### Stated task
Copy out the data below word for word, from the line containing "Document page, 1654x1241 pixels." down to the line containing "For every layout", including both of those lines.

### Input material

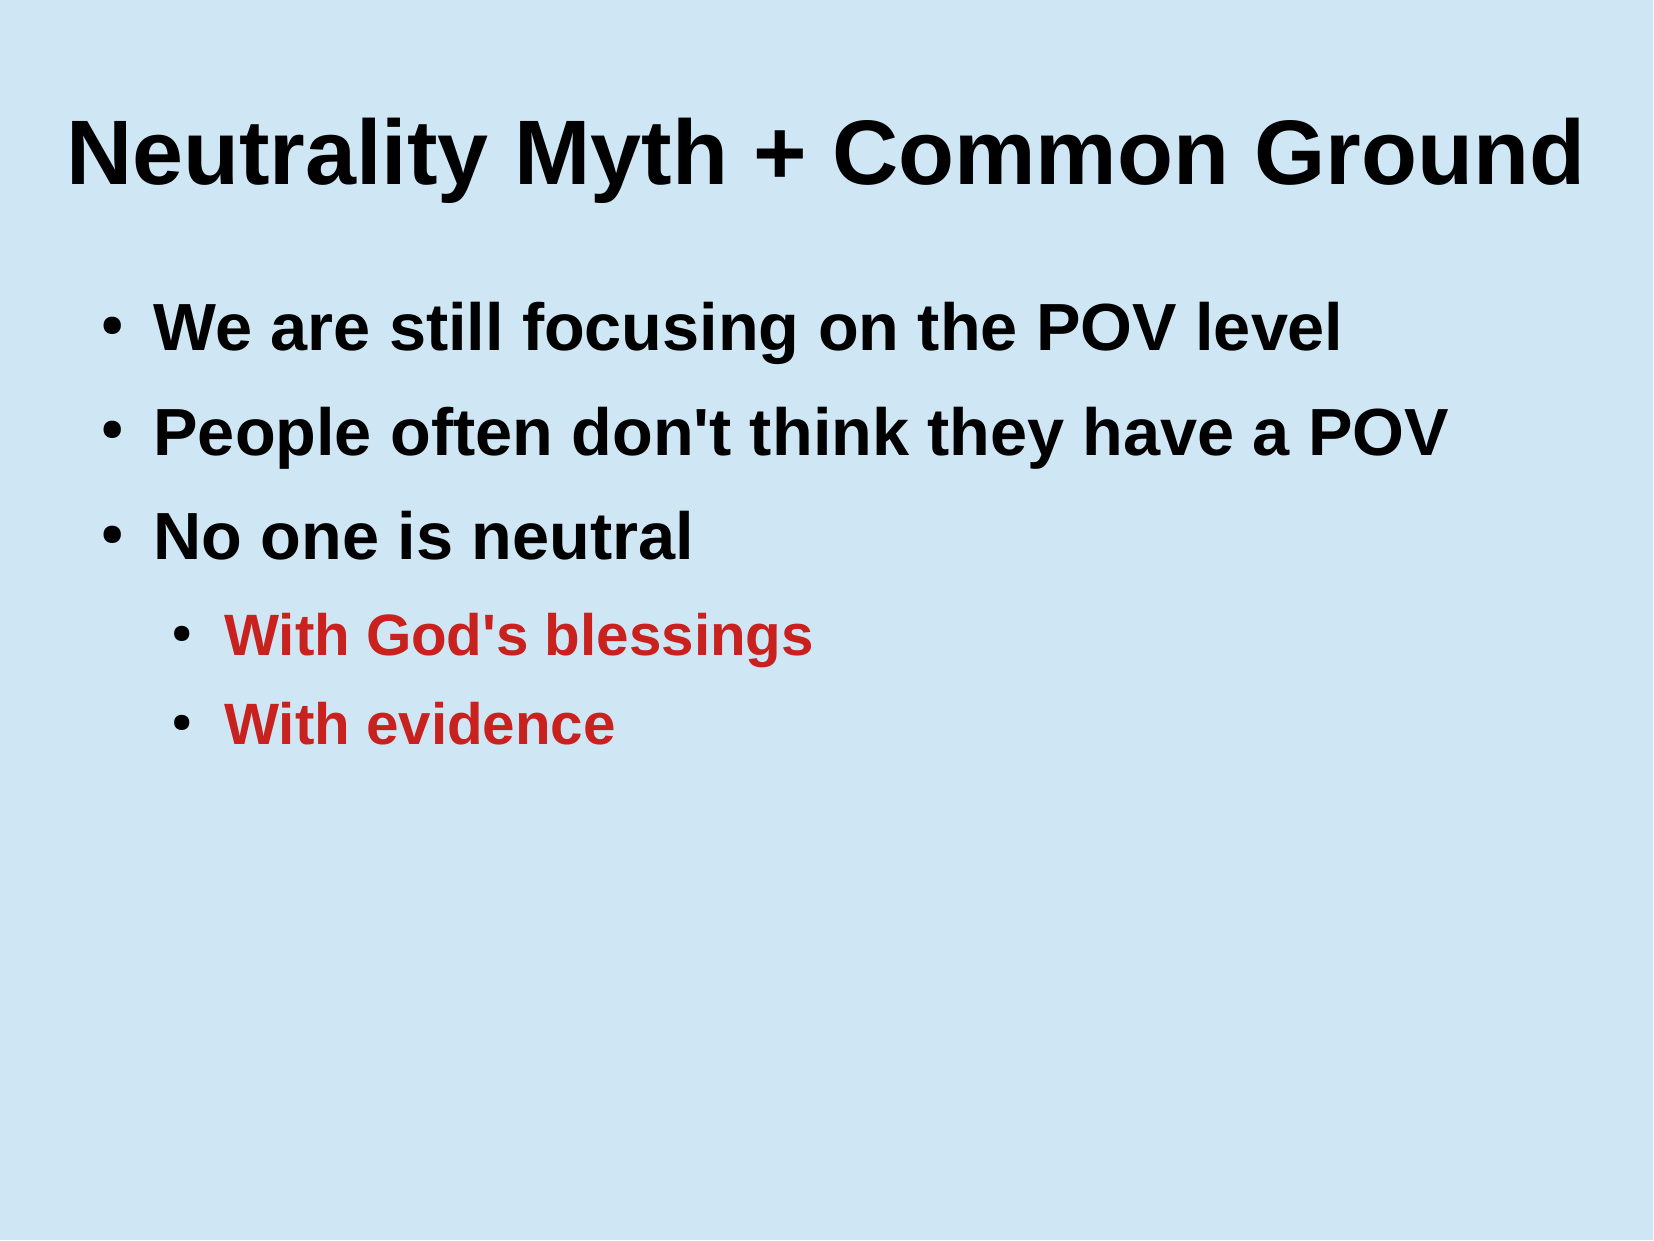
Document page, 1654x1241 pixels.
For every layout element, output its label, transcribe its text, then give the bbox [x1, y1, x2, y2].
...
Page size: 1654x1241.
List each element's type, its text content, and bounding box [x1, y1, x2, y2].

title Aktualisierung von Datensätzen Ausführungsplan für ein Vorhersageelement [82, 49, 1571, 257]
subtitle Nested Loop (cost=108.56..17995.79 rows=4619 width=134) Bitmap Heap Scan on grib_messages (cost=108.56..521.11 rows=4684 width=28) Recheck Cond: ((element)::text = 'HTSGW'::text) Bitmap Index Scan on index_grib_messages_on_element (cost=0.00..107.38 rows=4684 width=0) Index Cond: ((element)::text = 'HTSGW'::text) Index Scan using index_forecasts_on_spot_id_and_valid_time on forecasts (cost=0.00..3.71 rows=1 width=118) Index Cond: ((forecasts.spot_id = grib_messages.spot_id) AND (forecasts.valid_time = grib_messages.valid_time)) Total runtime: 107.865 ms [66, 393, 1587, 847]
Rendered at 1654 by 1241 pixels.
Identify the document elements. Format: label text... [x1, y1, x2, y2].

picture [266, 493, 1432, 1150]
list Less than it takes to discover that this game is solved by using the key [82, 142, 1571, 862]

### Complete response
Document page, 1654x1241 pixels.
For every layout element, output its label, transcribe its text, then give the bbox [x1, y1, x2, y2].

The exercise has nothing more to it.